=== INSTRUCTIONS TO FOLLOW ===
Any picture among the records should be left out, please; retype the rest exactly.

[Annotation records]
• • • • • • •
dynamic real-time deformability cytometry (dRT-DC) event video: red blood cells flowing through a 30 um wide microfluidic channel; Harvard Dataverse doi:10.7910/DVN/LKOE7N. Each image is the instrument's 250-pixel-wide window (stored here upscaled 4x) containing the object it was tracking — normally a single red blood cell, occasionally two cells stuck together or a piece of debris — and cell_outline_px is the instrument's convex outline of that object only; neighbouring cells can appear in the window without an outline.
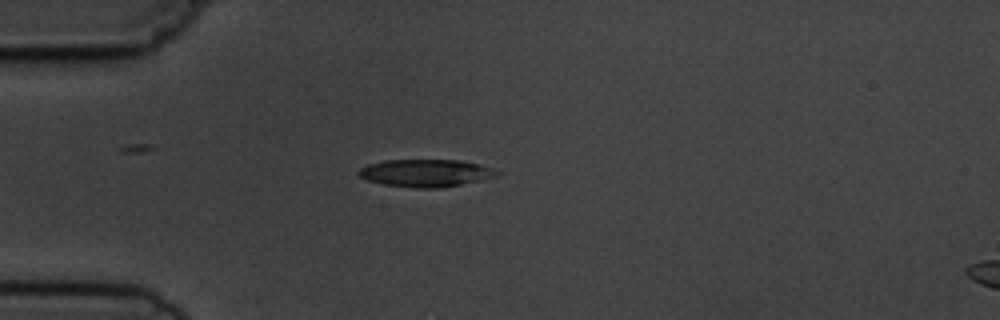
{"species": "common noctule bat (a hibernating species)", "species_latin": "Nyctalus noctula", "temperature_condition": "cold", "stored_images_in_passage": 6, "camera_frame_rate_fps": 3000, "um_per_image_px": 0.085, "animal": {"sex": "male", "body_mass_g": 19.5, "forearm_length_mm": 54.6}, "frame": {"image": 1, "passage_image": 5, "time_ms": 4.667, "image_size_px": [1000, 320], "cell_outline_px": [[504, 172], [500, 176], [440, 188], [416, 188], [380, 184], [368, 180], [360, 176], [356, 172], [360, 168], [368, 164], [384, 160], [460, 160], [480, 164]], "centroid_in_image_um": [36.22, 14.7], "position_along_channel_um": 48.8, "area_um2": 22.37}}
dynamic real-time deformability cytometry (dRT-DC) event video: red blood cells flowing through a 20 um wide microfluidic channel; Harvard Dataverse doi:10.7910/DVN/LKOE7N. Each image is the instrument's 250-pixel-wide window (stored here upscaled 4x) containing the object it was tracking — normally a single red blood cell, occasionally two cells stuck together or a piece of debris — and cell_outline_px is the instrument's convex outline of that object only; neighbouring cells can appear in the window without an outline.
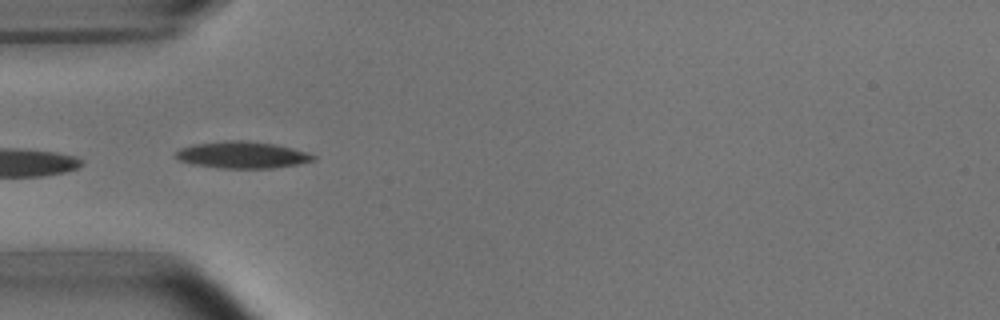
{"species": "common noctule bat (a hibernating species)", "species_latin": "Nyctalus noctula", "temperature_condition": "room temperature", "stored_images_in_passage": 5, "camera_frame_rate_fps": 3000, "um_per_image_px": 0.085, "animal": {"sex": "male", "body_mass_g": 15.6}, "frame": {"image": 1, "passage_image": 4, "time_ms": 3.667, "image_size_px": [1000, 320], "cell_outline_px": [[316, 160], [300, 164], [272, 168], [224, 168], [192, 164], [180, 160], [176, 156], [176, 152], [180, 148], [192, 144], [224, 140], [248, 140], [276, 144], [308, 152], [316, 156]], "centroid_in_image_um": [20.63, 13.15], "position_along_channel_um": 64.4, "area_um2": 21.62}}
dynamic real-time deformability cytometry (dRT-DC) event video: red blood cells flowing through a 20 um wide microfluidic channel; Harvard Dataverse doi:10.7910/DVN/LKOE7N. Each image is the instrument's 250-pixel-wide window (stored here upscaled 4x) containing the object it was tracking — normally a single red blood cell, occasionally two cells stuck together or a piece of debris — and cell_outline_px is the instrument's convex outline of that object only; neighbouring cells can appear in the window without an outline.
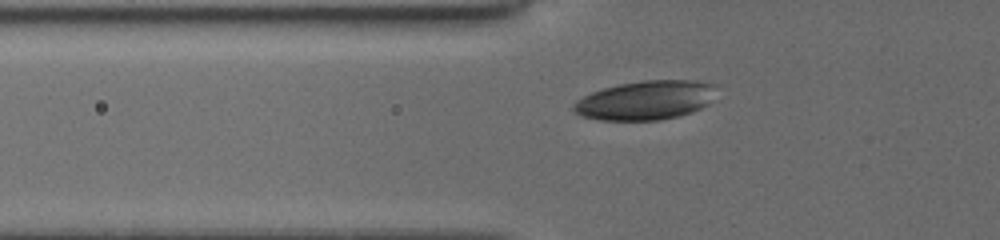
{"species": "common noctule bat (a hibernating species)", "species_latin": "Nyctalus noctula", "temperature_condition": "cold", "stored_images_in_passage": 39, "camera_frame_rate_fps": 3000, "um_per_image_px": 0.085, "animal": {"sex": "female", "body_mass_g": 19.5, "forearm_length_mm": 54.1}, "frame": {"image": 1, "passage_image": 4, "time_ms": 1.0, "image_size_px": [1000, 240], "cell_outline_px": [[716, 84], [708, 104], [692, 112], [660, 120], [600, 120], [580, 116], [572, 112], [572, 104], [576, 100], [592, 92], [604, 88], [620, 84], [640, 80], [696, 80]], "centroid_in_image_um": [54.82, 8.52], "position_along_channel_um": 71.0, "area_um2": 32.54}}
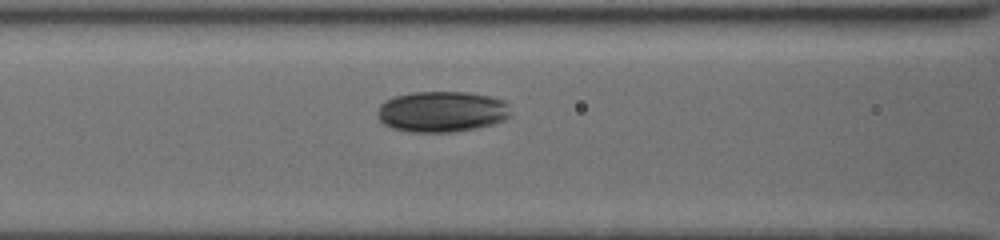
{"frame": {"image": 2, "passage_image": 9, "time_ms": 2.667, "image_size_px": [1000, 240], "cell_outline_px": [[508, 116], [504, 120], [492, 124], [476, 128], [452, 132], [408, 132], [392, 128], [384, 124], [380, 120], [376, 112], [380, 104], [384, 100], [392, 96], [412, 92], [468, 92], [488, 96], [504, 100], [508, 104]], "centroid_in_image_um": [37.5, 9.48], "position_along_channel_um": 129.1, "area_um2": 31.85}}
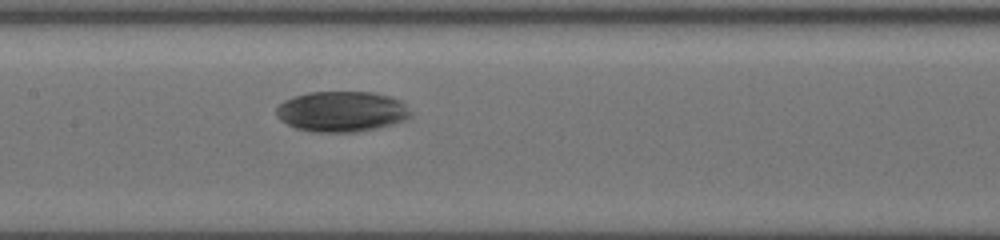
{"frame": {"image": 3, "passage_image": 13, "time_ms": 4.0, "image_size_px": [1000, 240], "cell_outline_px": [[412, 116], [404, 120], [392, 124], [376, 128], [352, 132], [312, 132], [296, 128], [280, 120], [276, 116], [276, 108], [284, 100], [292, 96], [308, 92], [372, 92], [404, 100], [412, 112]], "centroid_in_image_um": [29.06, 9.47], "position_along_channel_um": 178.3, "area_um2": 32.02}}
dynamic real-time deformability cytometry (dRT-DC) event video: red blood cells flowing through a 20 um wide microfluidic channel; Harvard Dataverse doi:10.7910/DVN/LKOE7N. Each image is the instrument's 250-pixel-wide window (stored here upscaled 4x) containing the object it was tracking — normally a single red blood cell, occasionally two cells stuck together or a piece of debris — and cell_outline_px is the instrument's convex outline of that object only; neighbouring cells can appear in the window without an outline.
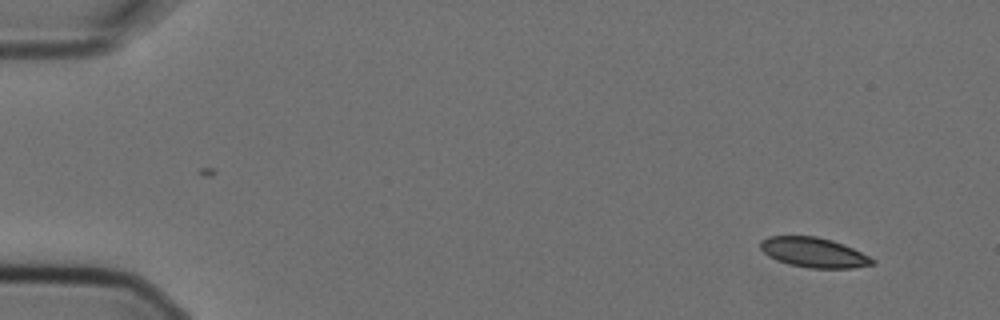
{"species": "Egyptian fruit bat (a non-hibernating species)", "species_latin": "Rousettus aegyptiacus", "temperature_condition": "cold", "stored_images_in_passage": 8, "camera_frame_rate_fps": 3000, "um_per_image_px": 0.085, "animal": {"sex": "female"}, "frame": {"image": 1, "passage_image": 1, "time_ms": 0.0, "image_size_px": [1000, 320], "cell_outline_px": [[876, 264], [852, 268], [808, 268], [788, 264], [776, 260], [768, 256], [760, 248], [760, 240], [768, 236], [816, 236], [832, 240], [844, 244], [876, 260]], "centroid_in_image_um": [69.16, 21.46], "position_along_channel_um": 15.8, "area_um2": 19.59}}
• • • • • • •
=== THE REPLY ===
dynamic real-time deformability cytometry (dRT-DC) event video: red blood cells flowing through a 30 um wide microfluidic channel; Harvard Dataverse doi:10.7910/DVN/LKOE7N. Each image is the instrument's 250-pixel-wide window (stored here upscaled 4x) containing the object it was tracking — normally a single red blood cell, occasionally two cells stuck together or a piece of debris — and cell_outline_px is the instrument's convex outline of that object only; neighbouring cells can appear in the window without an outline.
{"species": "common noctule bat (a hibernating species)", "species_latin": "Nyctalus noctula", "temperature_condition": "cold", "stored_images_in_passage": 6, "camera_frame_rate_fps": 3000, "um_per_image_px": 0.085, "animal": {"sex": "male", "body_mass_g": 19.5, "forearm_length_mm": 54.6}, "frame": {"image": 1, "passage_image": 5, "time_ms": 4.667, "image_size_px": [1000, 320], "cell_outline_px": [[504, 172], [500, 176], [440, 188], [416, 188], [380, 184], [368, 180], [360, 176], [356, 172], [360, 168], [368, 164], [384, 160], [460, 160], [480, 164]], "centroid_in_image_um": [36.22, 14.7], "position_along_channel_um": 48.8, "area_um2": 22.37}}
dynamic real-time deformability cytometry (dRT-DC) event video: red blood cells flowing through a 20 um wide microfluidic channel; Harvard Dataverse doi:10.7910/DVN/LKOE7N. Each image is the instrument's 250-pixel-wide window (stored here upscaled 4x) containing the object it was tracking — normally a single red blood cell, occasionally two cells stuck together or a piece of debris — and cell_outline_px is the instrument's convex outline of that object only; neighbouring cells can appear in the window without an outline.
{"species": "common noctule bat (a hibernating species)", "species_latin": "Nyctalus noctula", "temperature_condition": "room temperature", "stored_images_in_passage": 5, "camera_frame_rate_fps": 3000, "um_per_image_px": 0.085, "animal": {"sex": "male", "body_mass_g": 15.6}, "frame": {"image": 1, "passage_image": 4, "time_ms": 3.667, "image_size_px": [1000, 320], "cell_outline_px": [[316, 160], [300, 164], [272, 168], [224, 168], [192, 164], [180, 160], [176, 156], [176, 152], [180, 148], [192, 144], [224, 140], [248, 140], [276, 144], [308, 152], [316, 156]], "centroid_in_image_um": [20.63, 13.15], "position_along_channel_um": 64.4, "area_um2": 21.62}}
dynamic real-time deformability cytometry (dRT-DC) event video: red blood cells flowing through a 20 um wide microfluidic channel; Harvard Dataverse doi:10.7910/DVN/LKOE7N. Each image is the instrument's 250-pixel-wide window (stored here upscaled 4x) containing the object it was tracking — normally a single red blood cell, occasionally two cells stuck together or a piece of debris — and cell_outline_px is the instrument's convex outline of that object only; neighbouring cells can appear in the window without an outline.
{"species": "common noctule bat (a hibernating species)", "species_latin": "Nyctalus noctula", "temperature_condition": "cold", "stored_images_in_passage": 39, "camera_frame_rate_fps": 3000, "um_per_image_px": 0.085, "animal": {"sex": "female", "body_mass_g": 19.5, "forearm_length_mm": 54.1}, "frame": {"image": 1, "passage_image": 4, "time_ms": 1.0, "image_size_px": [1000, 240], "cell_outline_px": [[716, 84], [708, 104], [692, 112], [660, 120], [600, 120], [580, 116], [572, 112], [572, 104], [576, 100], [592, 92], [604, 88], [620, 84], [640, 80], [696, 80]], "centroid_in_image_um": [54.82, 8.52], "position_along_channel_um": 71.0, "area_um2": 32.54}}
{"frame": {"image": 2, "passage_image": 9, "time_ms": 2.667, "image_size_px": [1000, 240], "cell_outline_px": [[508, 116], [504, 120], [492, 124], [476, 128], [452, 132], [408, 132], [392, 128], [384, 124], [380, 120], [376, 112], [380, 104], [384, 100], [392, 96], [412, 92], [468, 92], [488, 96], [504, 100], [508, 104]], "centroid_in_image_um": [37.5, 9.48], "position_along_channel_um": 129.1, "area_um2": 31.85}}
{"frame": {"image": 3, "passage_image": 13, "time_ms": 4.0, "image_size_px": [1000, 240], "cell_outline_px": [[412, 116], [404, 120], [392, 124], [376, 128], [352, 132], [312, 132], [296, 128], [280, 120], [276, 116], [276, 108], [284, 100], [292, 96], [308, 92], [372, 92], [404, 100], [412, 112]], "centroid_in_image_um": [29.06, 9.47], "position_along_channel_um": 178.3, "area_um2": 32.02}}
dynamic real-time deformability cytometry (dRT-DC) event video: red blood cells flowing through a 20 um wide microfluidic channel; Harvard Dataverse doi:10.7910/DVN/LKOE7N. Each image is the instrument's 250-pixel-wide window (stored here upscaled 4x) containing the object it was tracking — normally a single red blood cell, occasionally two cells stuck together or a piece of debris — and cell_outline_px is the instrument's convex outline of that object only; neighbouring cells can appear in the window without an outline.
{"species": "Egyptian fruit bat (a non-hibernating species)", "species_latin": "Rousettus aegyptiacus", "temperature_condition": "cold", "stored_images_in_passage": 8, "camera_frame_rate_fps": 3000, "um_per_image_px": 0.085, "animal": {"sex": "female"}, "frame": {"image": 1, "passage_image": 1, "time_ms": 0.0, "image_size_px": [1000, 320], "cell_outline_px": [[876, 264], [852, 268], [808, 268], [788, 264], [776, 260], [768, 256], [760, 248], [760, 240], [768, 236], [816, 236], [832, 240], [844, 244], [876, 260]], "centroid_in_image_um": [69.16, 21.46], "position_along_channel_um": 15.8, "area_um2": 19.59}}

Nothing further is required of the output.